Active Directory and its Relationship with DNS - Part 2 - _msdcs and the part it plays
Part 2 - _msdcs and the part it plays
Flash back to AD, you know how DNS works on a basic level now, time to learn about _msdcs zones. This is an authoritative DNS zone for the inner workings of your domain, it exists for the entirety of your forest and the records in this zone serve all forest level operations.
It's important to note the location of _msdcs in newer domains will be in the forward lookup section of the DNS mmc tool as its own independent zone, however older domains will have placed it inside the forward lookup zone of your domain, consider it best practice for newer domains but don't feel the need to transition into this setup for your older domains, it’ll tick along just fine.
An _msdcs zone can consist of:
_ldap SRV records - These exist in each site and point to the DCs configured to serve LDAP authentication, commonly paired with _kerberos records.
_kerberos SRV records - These exist in each site and point to the DCs configured to serve Kerberos authentication, commonly paired with _ldap records.

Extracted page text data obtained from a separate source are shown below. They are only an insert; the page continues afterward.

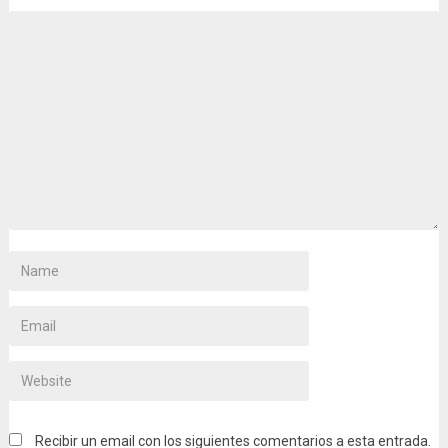
Recibir un email con los siguientes comentarios a esta entrada.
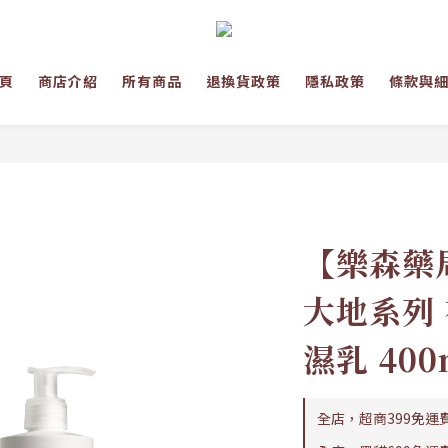
頁
商店介紹
所有商品
退換貨政策
隱私政策
條款與
【樂森藥局
大地系列
濕乳 400
全店，超商399免運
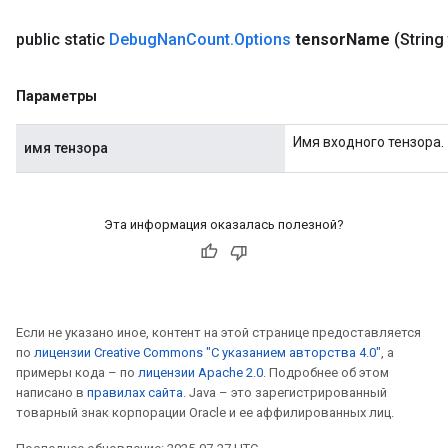
public static
Debug
Nan
Count
.
Options
tensor
Name
(String
Параметры
Имя входного тензора.
имя тензора
Эта информация оказалась полезной?
Если не указано иное, контент на этой странице предоставляется
по
лицензии Creative Commons "С указанием авторства 4.0"
, а
примеры кода – по
лицензии Apache 2.0
. Подробнее об этом
написано в
правилах сайта
. Java – это зарегистрированный
товарный знак корпорации Oracle и ее аффилированных лиц.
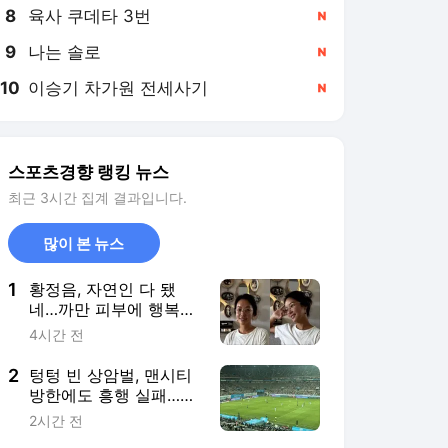
8
육사 쿠데타 3번
,신규
9
나는 솔로
,신규
10
이승기 차가원 전세사기
,신규
스포츠경향 랭킹 뉴스
최근 3시간 집계 결과입니다.
많이 본 뉴스
1
황정음, 자연인 다 됐
네…까만 피부에 행복한
미소 “못 알아 볼 뻔”
4시간 전
2
텅텅 빈 상암벌, 맨시티
방한에도 흥행 실패…이
강인 효과 나올까
2시간 전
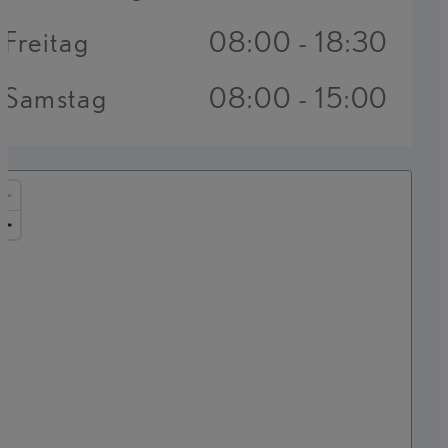
Freitag
08:00 - 18:30
Samstag
08:00 - 15:00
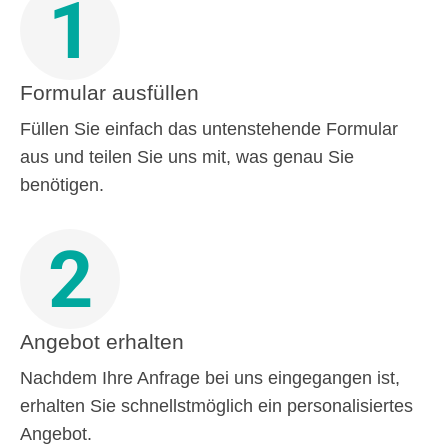
1
Formular ausfüllen
Füllen Sie einfach das untenstehende Formular
aus und teilen Sie uns mit, was genau Sie
benötigen.
2
Angebot erhalten
Nachdem Ihre Anfrage bei uns eingegangen ist,
erhalten Sie schnellstmöglich ein personalisiertes
Angebot.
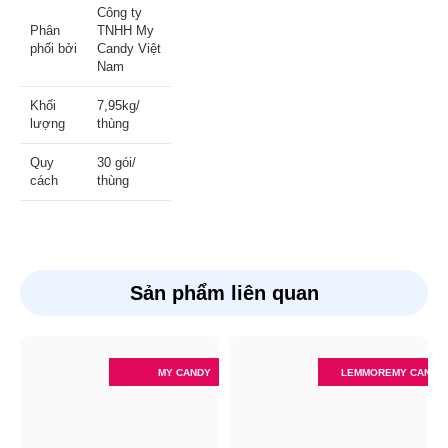
Công ty
Phân
TNHH My
phối bởi
Candy Việt
Nam
Khối
7,95kg/
lượng
thùng
Quy
30 gói/
cách
thùng
Sản phẩm liên quan
MY CANDY
LEMMORE
MY CANDY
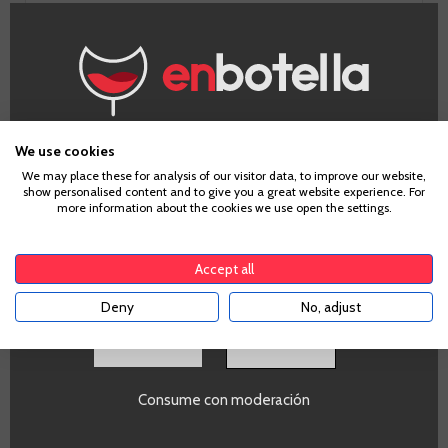
IR A LA BODEGA
¿Eres mayor de edad?
We use cookies
We may place these for analysis of our visitor data, to improve our website,
show personalised content and to give you a great website experience. For
Para acceder a enbotella, debes tener la edad legal de
more information about the cookies we use open the settings.
tu país de residencia, lo cual es suficiente para
comprar alcohol de acuerdo con el marco legal
Nota de cata
aplicable. Confirma si tienes más de
18
años
Accept all
Deny
No, adjust
Vista
SI
Rosa cereza con burbuja fina y persistente.
Consume con moderación
Nariz
En nariz es franco y fresco. Dominan las frutas silvestres,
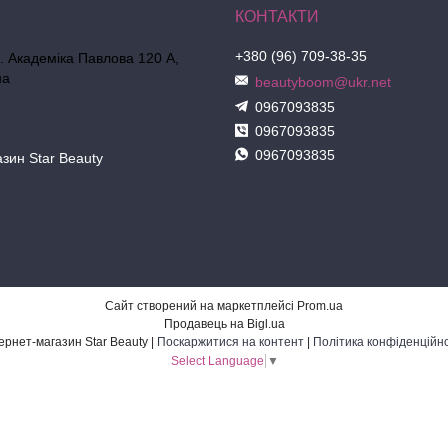
+380 (96) 709-38-35
л. Академіка Павлова 120 А,
на
beautyboom@ukr.net
0967093835
0967093835
0967093835
азин Star Beauty
Сайт створений на маркетплейсі
Prom.ua
Продавець на Bigl.ua
Інтернет-магазин Star Beauty |
Поскаржитися на контент
|
Політика конфіденційно
Select Language
▼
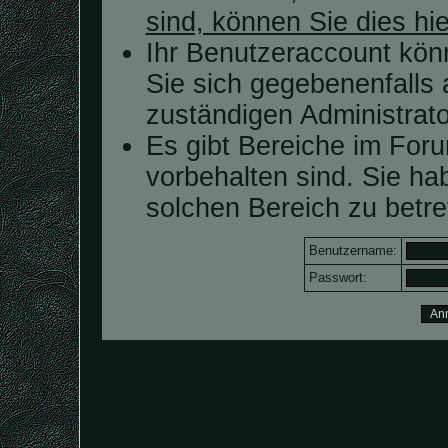
sind, können Sie dies hie
Ihr Benutzeraccount kön
Sie sich gegebenenfalls 
zuständigen Administrato
Es gibt Bereiche im For
vorbehalten sind. Sie h
solchen Bereich zu betre
Benutzername:
Passwort:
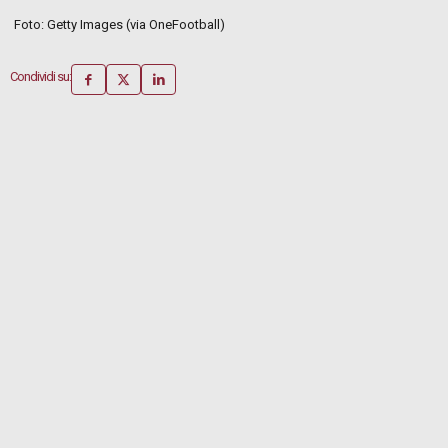
Foto: Getty Images (via OneFootball)
Condividi su:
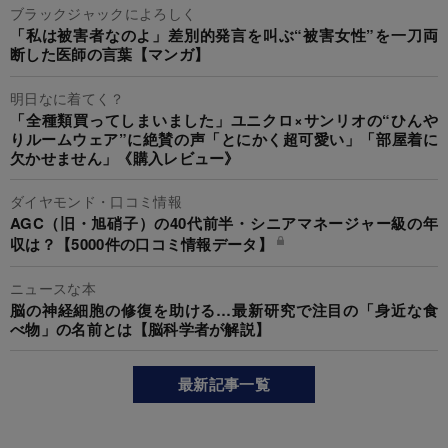
ブラックジャックによろしく
「私は被害者なのよ」差別的発言を叫ぶ“被害女性”を一刀両
断した医師の言葉【マンガ】
明日なに着てく？
「全種類買ってしまいました」ユニクロ×サンリオの“ひんや
りルームウェア”に絶賛の声「とにかく超可愛い」「部屋着に
欠かせません」《購入レビュー》
ダイヤモンド・口コミ情報
AGC（旧・旭硝子）の40代前半・シニアマネージャー級の年
収は？【5000件の口コミ情報データ】
ニュースな本
脳の神経細胞の修復を助ける…最新研究で注目の「身近な食
べ物」の名前とは【脳科学者が解説】
最新記事一覧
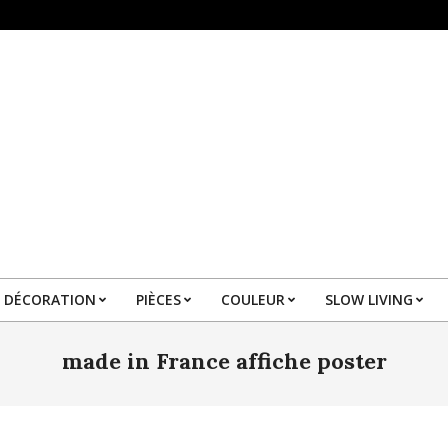
DÉCORATION
PIÈCES
COULEUR
SLOW LIVING
Primary
Navigation
made in France affiche poster
Menu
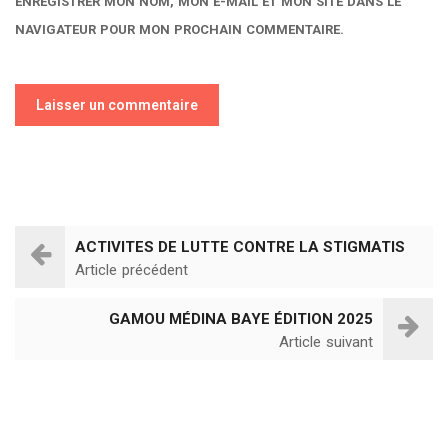
ENREGISTRER MON NOM, MON E-MAIL ET MON SITE DANS LE
NAVIGATEUR POUR MON PROCHAIN COMMENTAIRE.
ACTIVITES DE LUTTE CONTRE LA STIGMATIS
Article précédent
GAMOU MÉDINA BAYE ÉDITION 2025
Article suivant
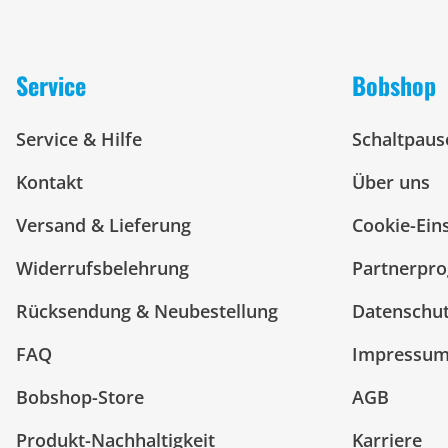
Service
Bobshop
Service & Hilfe
Schaltpaus
Kontakt
Über uns
Versand & Lieferung
Cookie-Ein
Widerrufsbelehrung
Partnerpr
Rücksendung & Neubestellung
Datenschu
FAQ
Impressu
Bobshop-Store
AGB
Produkt-Nachhaltigkeit
Karriere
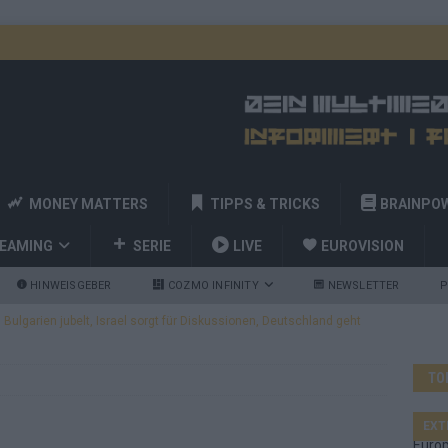
MONEY MATTERS
TIPPS & TRICKS
BRAINPO
REAMING
SERIE
LIVE
EUROVISION
HINWEISGEBER
COZMO INFINITY
NEWSLETTER
P
ulgarien jubelt, Israel sorgt für Diskussionen, Deutschland geht
TO
a und Billy Joel – das ESC-Finale wird eine Party
EUROVISION
 Startreihenfolge steht, Deutschland singt als Zweites!
EXT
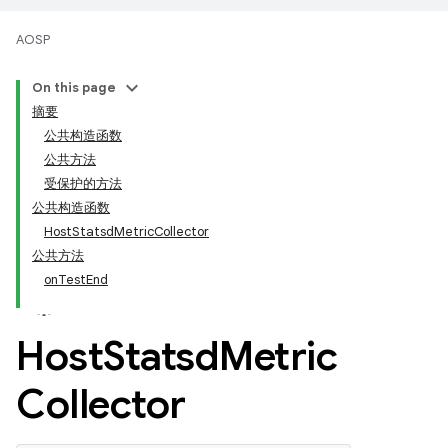
AOSP
On this page
摘要
公共构造函数
公共方法
受保护的方法
公共构造函数
HostStatsdMetricCollector
公共方法
onTestEnd
Host
Statsd
Metric
Collector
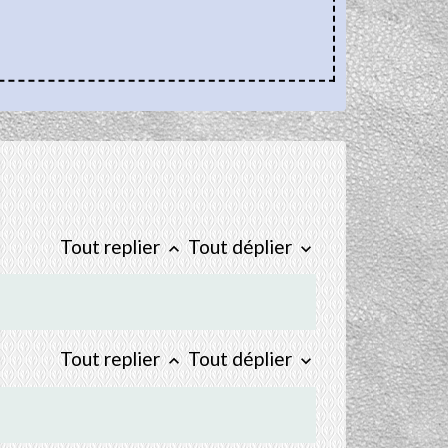
Tout replier
Tout déplier
keyboard_arrow_up
keyboard_arrow_down
Tout replier
Tout déplier
keyboard_arrow_up
keyboard_arrow_down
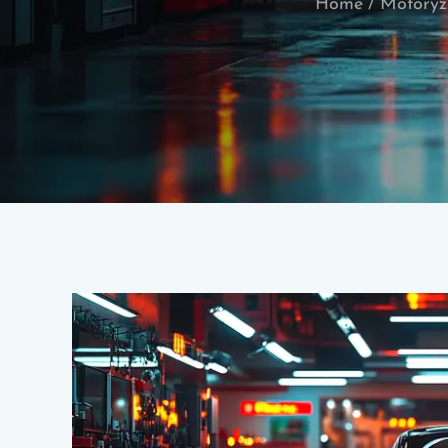
Home
Motoryz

NS records - Name Servers, points to the authoritative zone servers for a domain
CNAME records - This is used to redirect queries to the right answer, in _msdcs case it’ll be used for mapping GUIDs to the actual FQDN of domain controllers.
Sites and Services, this is where DNS becomes important in the performance of your domains, for example, when first configuring your domain it gives you a site called ‘Default-First-Site-Name’, any server can request a DC from that site despite possibly being in different geographic regions. This is resolved by creating new sites based on location, you will have at least 1 DC in each site, then once sites are built you will add the subnets each DC is responsible for, this way your servers/clients know that since its in a specific subnet it's in the ‘Berlin’ site, therefore will query the ‘closest’ domains controllers according to DNS.
I’ve tried to capture how a client will talk to the DC on initial communication in relation to DNS with text messages, please don’t judge, also don't forget most SRV records and such will be stored in the _msdcs zone.
I’ll also mention DC Locator, I won’t talk much about it other than it’s a critical component to cut down chatter across your network, it’s a shotgun method clients in a domain will use to locate their closest Domain Controller according to the Sites the subnet is attached to and availability.
We see above the simplification of how a computer will initially interact with AD on startup but it’s a more complicated relationship with the NetLogon service on your client. The client will use unicast to resolve the SRV records it requested earlier and then tries to contact the SRV records it got back in the order of weight/priority specified in the authoritative zone.